← All simulations · Pillar 5: Making decisions

Naive Bayes

What it is

Is this pet a cat or a dog? You have two clues: how much it weighs and how long it is. Naive Bayes treats each clue as a little vote. It already knows what cats and dogs usually weigh and measure, so each clue says “this looks more cat” or “more dog” — and the method combines those votes into one belief.

Go deeper: for every clue, the model learned a bell curve per class — the typical value and how much it varies. Reading the height of each curve at your value gives the chance of seeing that value for a cat vs a dog. Multiply those chances together, multiply by the prior (how common each animal is to begin with), and scale so the two add to 100%. That last number is the belief.

Why care

Naive Bayes is fast, tiny, and famously good for its size — it was the workhorse behind the first spam filters and still powers lots of text sorting today. It is also a beautiful first look at probability in machine learning: instead of one hard yes/no, it gives a belief you can read, like “82% cat.”

The idea, intuitively

Each clue has two overlapping bell curves — one for cats, one for dogs. Where your value lands under the taller curve, that animal gets the louder vote. One clue on its own is often a toss-up in the overlap zone.
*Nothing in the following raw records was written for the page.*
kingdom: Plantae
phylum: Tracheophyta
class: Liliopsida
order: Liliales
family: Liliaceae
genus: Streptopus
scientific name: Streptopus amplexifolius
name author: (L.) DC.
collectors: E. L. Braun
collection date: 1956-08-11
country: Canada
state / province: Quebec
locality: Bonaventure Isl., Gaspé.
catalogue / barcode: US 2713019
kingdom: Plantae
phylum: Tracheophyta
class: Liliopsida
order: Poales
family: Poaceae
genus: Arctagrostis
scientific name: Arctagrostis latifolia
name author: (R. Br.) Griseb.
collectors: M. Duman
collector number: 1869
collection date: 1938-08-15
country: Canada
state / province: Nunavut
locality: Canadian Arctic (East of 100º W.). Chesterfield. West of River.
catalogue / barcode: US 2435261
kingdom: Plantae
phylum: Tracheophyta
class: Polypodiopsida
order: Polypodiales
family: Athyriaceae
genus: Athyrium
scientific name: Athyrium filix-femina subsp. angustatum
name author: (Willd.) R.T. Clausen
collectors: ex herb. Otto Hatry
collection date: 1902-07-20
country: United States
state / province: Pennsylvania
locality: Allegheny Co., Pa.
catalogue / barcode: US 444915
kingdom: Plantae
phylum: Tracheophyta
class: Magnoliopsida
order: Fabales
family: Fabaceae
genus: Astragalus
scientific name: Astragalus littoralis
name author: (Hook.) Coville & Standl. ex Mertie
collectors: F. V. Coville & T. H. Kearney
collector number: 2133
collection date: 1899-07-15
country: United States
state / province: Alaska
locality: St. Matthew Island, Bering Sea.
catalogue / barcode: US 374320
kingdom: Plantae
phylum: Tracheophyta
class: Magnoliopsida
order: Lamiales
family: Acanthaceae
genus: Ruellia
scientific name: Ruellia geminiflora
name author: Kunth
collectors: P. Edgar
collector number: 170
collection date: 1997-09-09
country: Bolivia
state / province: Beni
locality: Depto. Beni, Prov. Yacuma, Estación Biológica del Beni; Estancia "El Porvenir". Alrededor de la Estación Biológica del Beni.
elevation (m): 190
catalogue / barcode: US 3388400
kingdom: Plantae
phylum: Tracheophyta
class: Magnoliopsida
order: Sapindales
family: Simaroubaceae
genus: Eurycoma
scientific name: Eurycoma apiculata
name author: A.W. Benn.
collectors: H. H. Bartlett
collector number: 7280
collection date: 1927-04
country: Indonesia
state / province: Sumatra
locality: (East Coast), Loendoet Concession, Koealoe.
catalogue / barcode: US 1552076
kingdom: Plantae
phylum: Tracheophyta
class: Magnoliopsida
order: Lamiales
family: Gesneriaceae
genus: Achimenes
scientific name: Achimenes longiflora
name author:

But stack a second clue and the two votes multiply: a faint “maybe cat” plus another faint “maybe cat” becomes a confident cat.

Peek at the data first

Before believing anything, look at the pets we already measured — weight, length, and which animal each one was. The bell curves below are just a summary of columns like these, much like Spectra’s describe_data.

Try it

Drag the dashed marker in each panel (or use the sliders) to set the pet’s weight and length. The dots show how high each animal’s bell curve is at your value, and the bar shows the combined belief. Uncheck Use the length clue too to decide with a single clue.

Where it shows up

Spam filters. The classic use: each word is a clue voting “spam” or “not,” and the votes multiply into a decision.
Sorting text. Tagging articles by topic, or reviews as positive or negative, from the words they contain.
Quick first guesses. Because it is so cheap, it is a great baseline to compare fancier models against.

Where it came from

The rule for updating a belief with evidence is Bayes’ theorem, named for the Reverend Thomas Bayes, whose work was published in 1763 after his death (and developed further by Pierre-Simon Laplace). Using it as a simple classifier — with the “naive” assumption that clues are independent — became a standard, surprisingly strong method in the 20th century.

Try it in code

The Studio’s bayes model is a Naive Bayes classifier, and show_model prints the profile (prior + typical value) it learned for each answer:

data  = load "flowers"
train, test = split data, hold_out: 20%

model = make_model "bayes"
train_model model, on: train, predict: "species", using: ["petal_length", "petal_width"]

check model, with: test
show_model model

Open it in the Studio ▶

Check your understanding

Why can two “maybe” clues add up to a confident guess?
What does the prior do, and when would it matter most?
Why is it called “naive” — and why does it still work so well anyway?